Before visiting the exhibition this weekend, I knew very little about Emin: I was familiar with her Turner-Prize-listed 1998 piece My Bed,  the go-to example for those who argue that “modern art is rubbish”, and her equally derided tent Everyone I Have Ever Slept With 1963-1995. Aware that she has, like many female artists, been much criticised for self-obsession (a quality that I’m sure we can all agree is never present in works by men), I went in with an open mind. On display were works from every period of Emin’s career, showcasing the range of media in which she has worked: richly detailed blankets, large-scale installations, collections of “memorabilia”, film, neon signs, drawings and paintings.

Many of the individual pieces on show left me unmoved, but the accumulative effect of the works in  Love Is What You Want was moving, thought-provoking and exciting. Throughout, Emin draws on her personal history, and the exhibition reverberates with her storytelling. Narratives, rather than images, have stayed with me. The stories that she tells are powerful not because they are unique. Abuse, abortion, denigration, sex, masturbation, love: every day, women experience these things. Emin’s work, though, seems to shine a torch into forgotten corners, exposing taboos by breaking them.

Is Emin self-obsessed? Perhaps. I wonder if that’s not part of the job description of a professional artist. The nature of the artist’s relationship with herself was certainly a recurring theme in the work, but this didn’t alienate me. In fact, it was the allusions to the potential for healing and redemption inherent in one’s relationship with oneself that most touched me.

Several of her works touch on the abuse she experienced as a child and teenager. A patch on one of the colourful, intricate blankets reads “there was sex without consent. By that I mean I was never asked. It just means my little legs were open. Pushed apart. Or just open and limp.” I’ve seen Emin criticised for “playing the victim”, but what I saw in her work was a determined refusal of that role. In the film Why I Didn’t Become a Dancer, Emin narrates, over a montage of images of her home town of Margate, an incident from when she was fifteen. Competing in a local dance competition in 1978, her mid-performance reveries of escaping to London to become a dancer are interrupted by a chant from the crowd: boys and men she had slept with, calling her a “slag, slag, slag.” In response to this archetypal moment of misogynist hypocrisy, Emin speaks directly to those who were out to shame her: “Shane, Eddy, Tony, Doug, Richard: this one’s for you”. The video then cuts to extended footage of the artist, dancing around an empty room to the 1978 disco anthem “You Make Me Feel (Mighty Real).” She appears totally at ease, unselfconscious, having fun; she looks like somebody you’d want to dance with. This felt to me like the best imaginable response to the memory invoked in the film: on one level, it is a “fuck you; look at me now” to the men who abused her, but, at a deeper level, Emin’s joyful dancing seems not to be about, or for, anyone other than herself.

Emin won’t be boxed in to a victim role, but neither will she deny what happened to her, hush it up or tidy it away. It’s part of her inheritence.
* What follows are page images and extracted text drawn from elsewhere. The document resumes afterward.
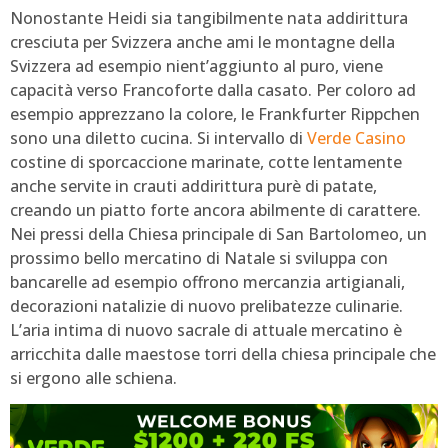
Nonostante Heidi sia tangibilmente nata addirittura
cresciuta per Svizzera anche ami le montagne della
Svizzera ad esempio nient’aggiunto al puro, viene
capacità verso Francoforte dalla casato. Per coloro ad
esempio apprezzano la colore, le Frankfurter Rippchen
sono una diletto cucina. Si intervallo di
Verde Casino
costine di sporcaccione marinate, cotte lentamente
anche servite in crauti addirittura purè di patate,
creando un piatto forte ancora abilmente di carattere.
Nei pressi della Chiesa principale di San Bartolomeo, un
prossimo bello mercatino di Natale si sviluppa con
bancarelle ad esempio offrono mercanzia artigianali,
decorazioni natalizie di nuovo prelibatezze culinarie.
L’aria intima di nuovo sacrale di attuale mercatino è
arricchita dalle maestose torri della chiesa principale che
si ergono alle schiena.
I wonder if it is Emin’s candid retelling of experiences of victimisation that make so many people uncomfortable, or if it is the ways in which those narratives rub shoulders in her work with other tales, of assertive sexual agency, of female power hard-won and fiercely guarded. There was “sex without consent”, and there was sex as “an adventure, a learning”. Emin is clear and unequivocal: “I was the innocent”. This declaration (from Why I Didn’t Become a Dancer) refers not only to her experiences of sexual assault, but to her “adventures” in sex: she was an innocent when adult men “pushed apart” her legs, she was an innocent when she learned about the sexual pleasure available via her body; she was an innocent “the first time someone asked [her] to grab their balls” and she discovered “the power” their desire gave her. This is a view of adolescent female sexuality that many will find unpalatable. Emin’s work disrupts Madonna vs. Whore, rejects Victim vs. Slag and, in so doing, highlights how pervasive those tired tropes still are.

A patch on a blanket relating to her teens reads “I loved to touch myself – unashamed. Dreaming – Dreaming – Dreaming”. This sense of self-pleasure – joyful, unapologetic, romantic – is equally present in Emin’s small-scale masturbation paintings. Self-portraits, both the form and content invoke self-reflection, self-reliance and autonomy. Emin describes these works as both “pretty and hard-core,” and they struck me as more sexual and less apologetic than equivalent pieces by Emin’s cited-influence Egon Schiele. Revealing at once strength and vulnerability, I found these pieces courageous.

In a room entitled Trauma, drawings depicting a nightmarish imagining of abortion hang alongside a glass case displaying the beginnings of an intricate piece of crochet, still on the needle and attached to a ball of yarn. The title offers a context for the object: The First Time I Was Pregnant I Started to Crochet the Baby a Shawl. In the accompanying text Emin explains that “this strange thing […] represents the futile, fucked energy of misguided guilt.” Again, there is complexity here. The piece conveys love, tenderness, and loss, but even while acknowledging these emotions associated with a terminated pregnancy, Emin rejects absolutely the shame so often connected to abortion. The “misguided guilt” that she decries almost leaps of the page, a potent poison threatening one’s relationship with oneself. Elsewhere, she writes: “To have the power to forgive is the greatest power of all – and because of this, I forgive myself.”

I forgive myself. These three words echoed around the exhibition: a retaliation to the names – “bitch”, “dirty girl”, “psycho slut” – carefully stitched onto blankets; a pardon for the unfinished shawl; an invitation to the disco dancer. Love is What You Want is brimful of stories. The story that stays with me is one of survival through self-exploration, self-compassion and self-forgiveness.

 

Tracey Emin: Love is What You Want is at the Hayward Gallery until August 29th. I would love to know what you thought!

 

 


3 Comments on “Mighty Real”

  1. Hi Katherine, nice to meet you! This is a really great post – you’ve gone into the great kinda detail I would have tried to had I had more time.

    I think we definitely see eye to eye on this – Emin is brave, courageous, hopeful for redemption. You’re so right about the dancing video – that just blew me away. I heard that song on the radio the other day and couldn’t help but dance 🙂

    I’m glad someone else enjoyed it too, as, like you, I found many ‘anti’ and not too many ‘for’. Yet she’s incredibly famous and the gallery has been very well attended. Weird. I guess she’s a complicated figure to admit to liking…

    Anyway, thanks for commenting on TimC and good luck with the blog!

  2. Hi Lyndsay!
    Good to meet you too 🙂 I’m really glad you liked the post. I think I’ll always have a soft spot for You Make Me Feel (Mighty Real) now, thanks to Tracey (do you think it’s okay to call her Tracey?)
    I picked up her book, Strangeland, in the Hayward gift shop and I’d heartily recommend it if you haven’t checked it out.
    All the best.

  3. Hey Kitty, this is beautifully written and you echoed some of the feelings I had about that exhibition. For me, the most touching exhibit was the video of her talking with her mother – about her mother’s insistence that Tracey should not have a child because that would ruin her career. It spoke to me a lot about the relationship between mothers and daughters.